= Office humor =

Humor within a workplace environment

Office humor, also often called workplace comedy, is humor within the workplace, particularly in the office environment. It is a subject that receives significant attention from students of industrial and organizational psychology and of the sociology of work, as well as in popular culture.

==Academic considerations==
Humor is an inevitable part of the social environment of work, and has been argued to be a potential tool for improving worker satisfaction and organizational results. Studies have suggested that humor can increase worker cohesiveness, creativity, motivation, persistence and resilience in the face of adversity.

On the other hand, workplace humor (especially negative humor) can also be misused to reinforce bigotry, denigrate minorities, create an atmosphere of physical or sexual harassment, or as a management tool to reinforce managerial authority.

An important consideration for the effect of humor is the source. While humor can help a person at work deal with stresses some research has shown that humor from others can cause more stress, even when intended to help a person cope.

==Legal considerations==
Inappropriate workplace humor may be deemed as "evidence in sexual harassment, discrimination and hostile work environment cases". It has led to serious consequences in cases such as the Krull case, where the ombudsman of King County, Washington was fired for sending a copy of the 1894 booklet Instruction and Advice for the Young Bride to his soon-to-be-married assistant, or Chevron Corporation having to pay more than $2 million as a settlement with four employees after an interoffice email circulated on the subject of "25 Reasons Why Beer is Better Than Women".

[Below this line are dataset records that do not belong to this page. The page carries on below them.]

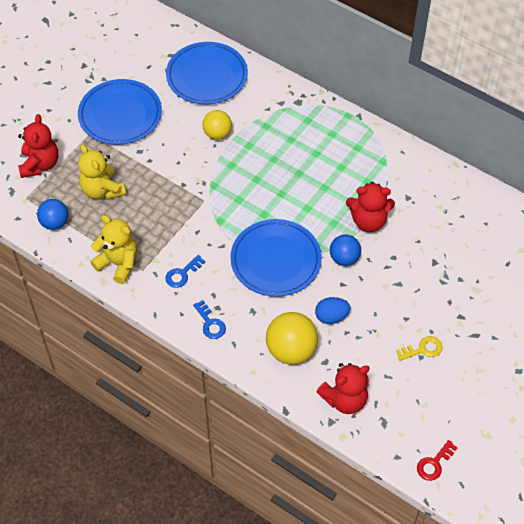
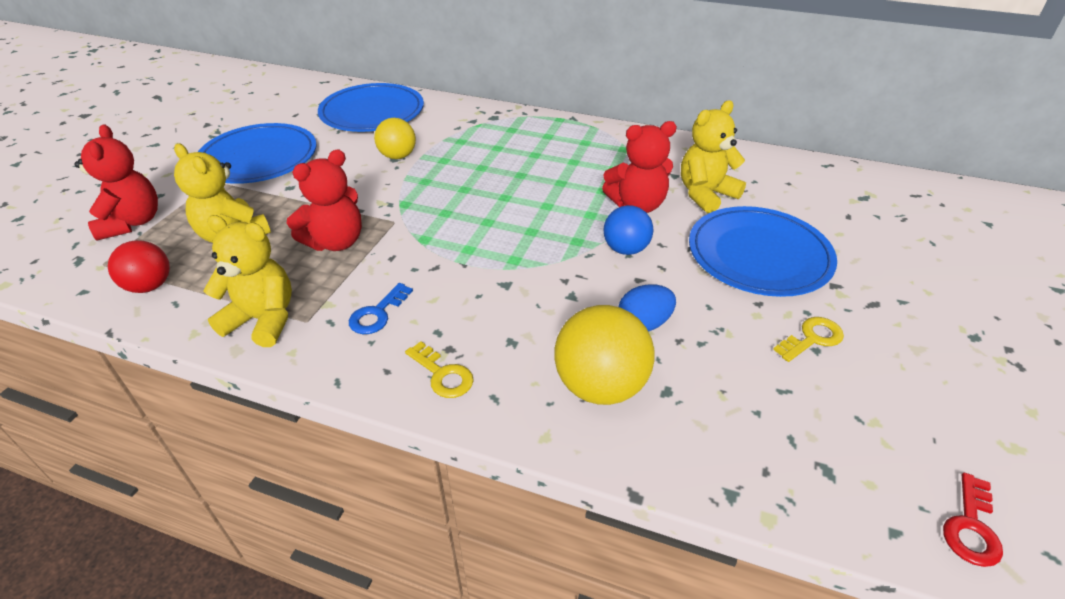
camera: 15 degrees left, 15 degrees down
(55, 223) = (150, 286): blue ball -> red ball
(210, 323) = (443, 374): blue key -> yellow key
(276, 260) = (524, 269): blue plate -> blue plate (759, 255)
(344, 399) = (734, 446): red teddy bear -> red teddy bear (336, 242)
(420, 221) = (705, 194): none -> yellow teddy bear

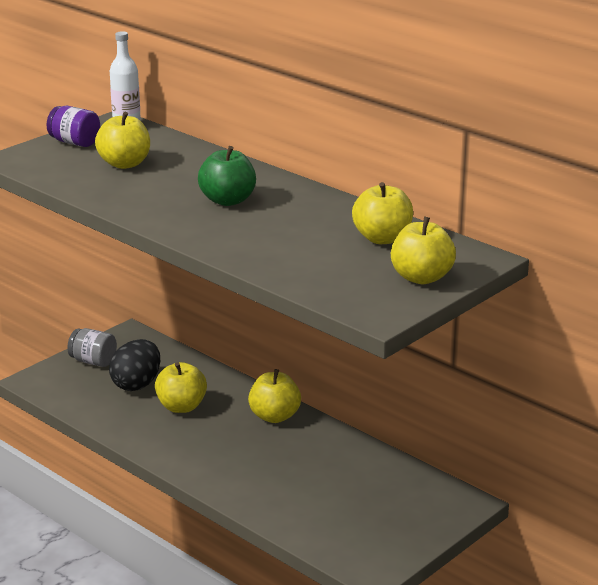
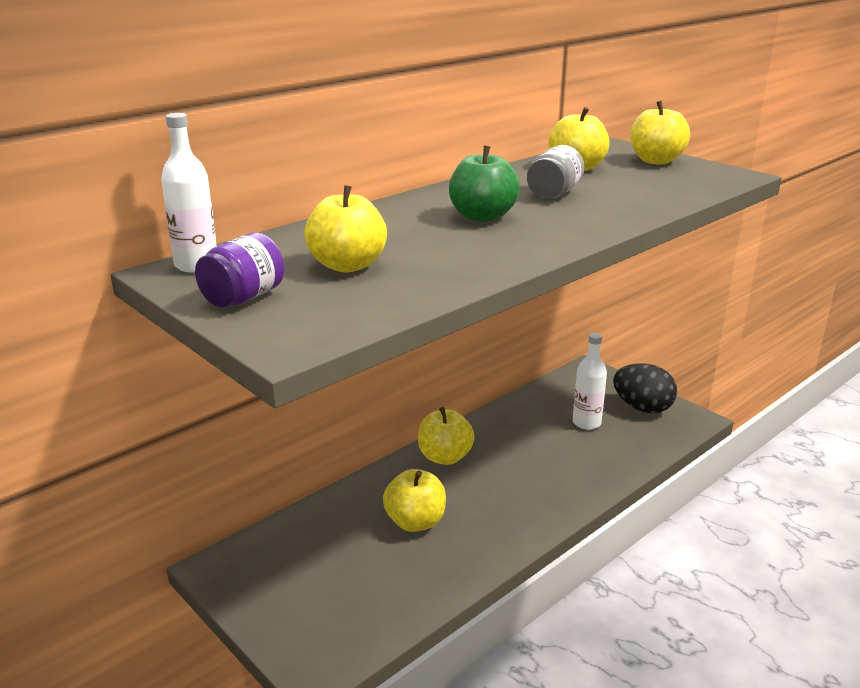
camera: 85 degrees left, 0 degrees up
(93, 361) = (280, 603): grey jar -> grey jar (553, 194)
(136, 384) = (354, 559): black egg -> black egg (642, 408)
(348, 496) = (586, 423): none -> white bottle

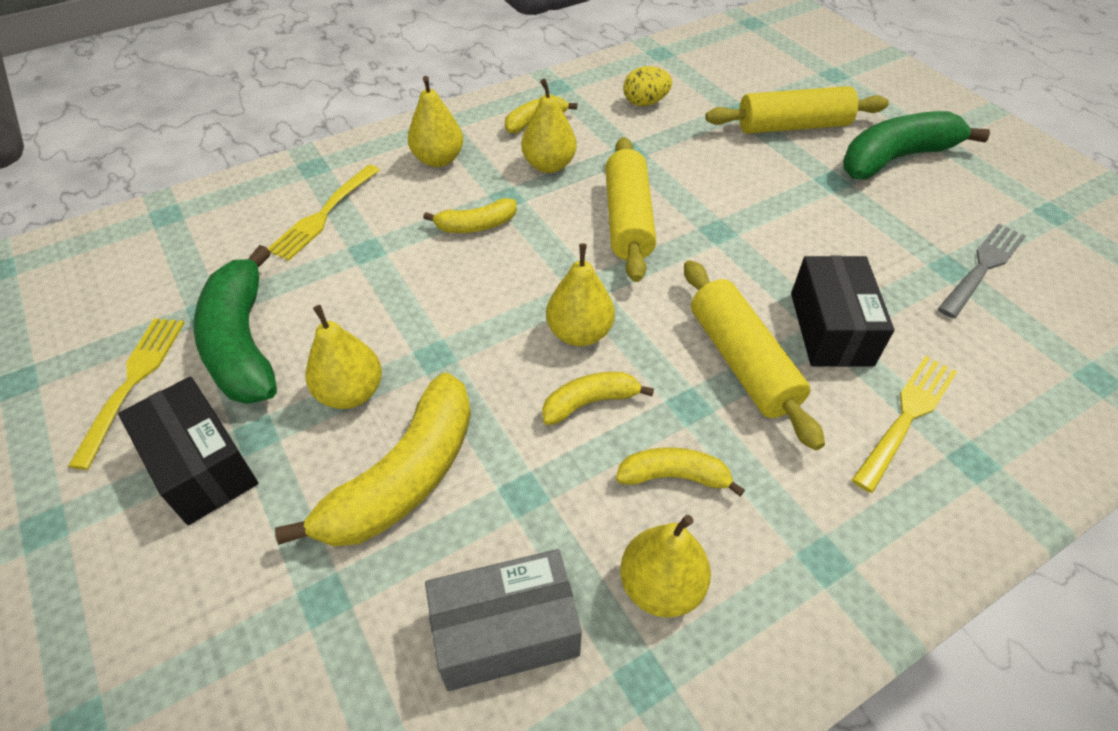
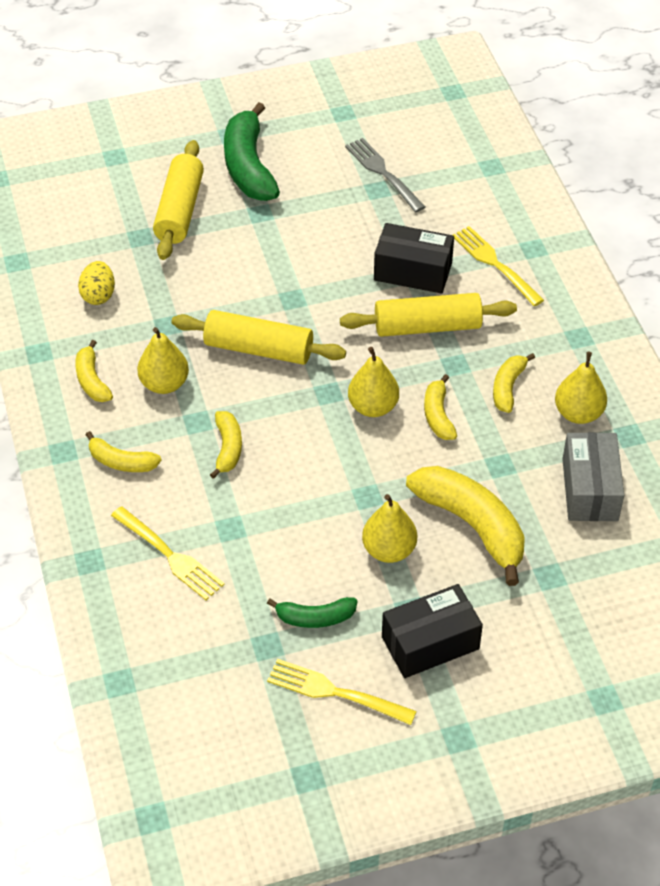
camera: 75 degrees left, 0 degrees up
(243, 343) = (315, 618): green banana -> green banana, size x0.53
(438, 159) = (121, 462): yellow pear -> yellow banana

==Representations in popular culture==

Office humor is the focus of comic strips (Dilbert, Gaus Electronics, Help Desk, Misaeng, User Friendly, Sosiaalisesti rajoittuneet), movies (Office Space, Head Office), TV series (Abbott Elementary, Parks and Recreation, Mythic Quest, Brooklyn Nine-Nine, The Office, 30 Rock, Superstore, St. Denis Medical) and contemporary art (as in works by Mike Kelley).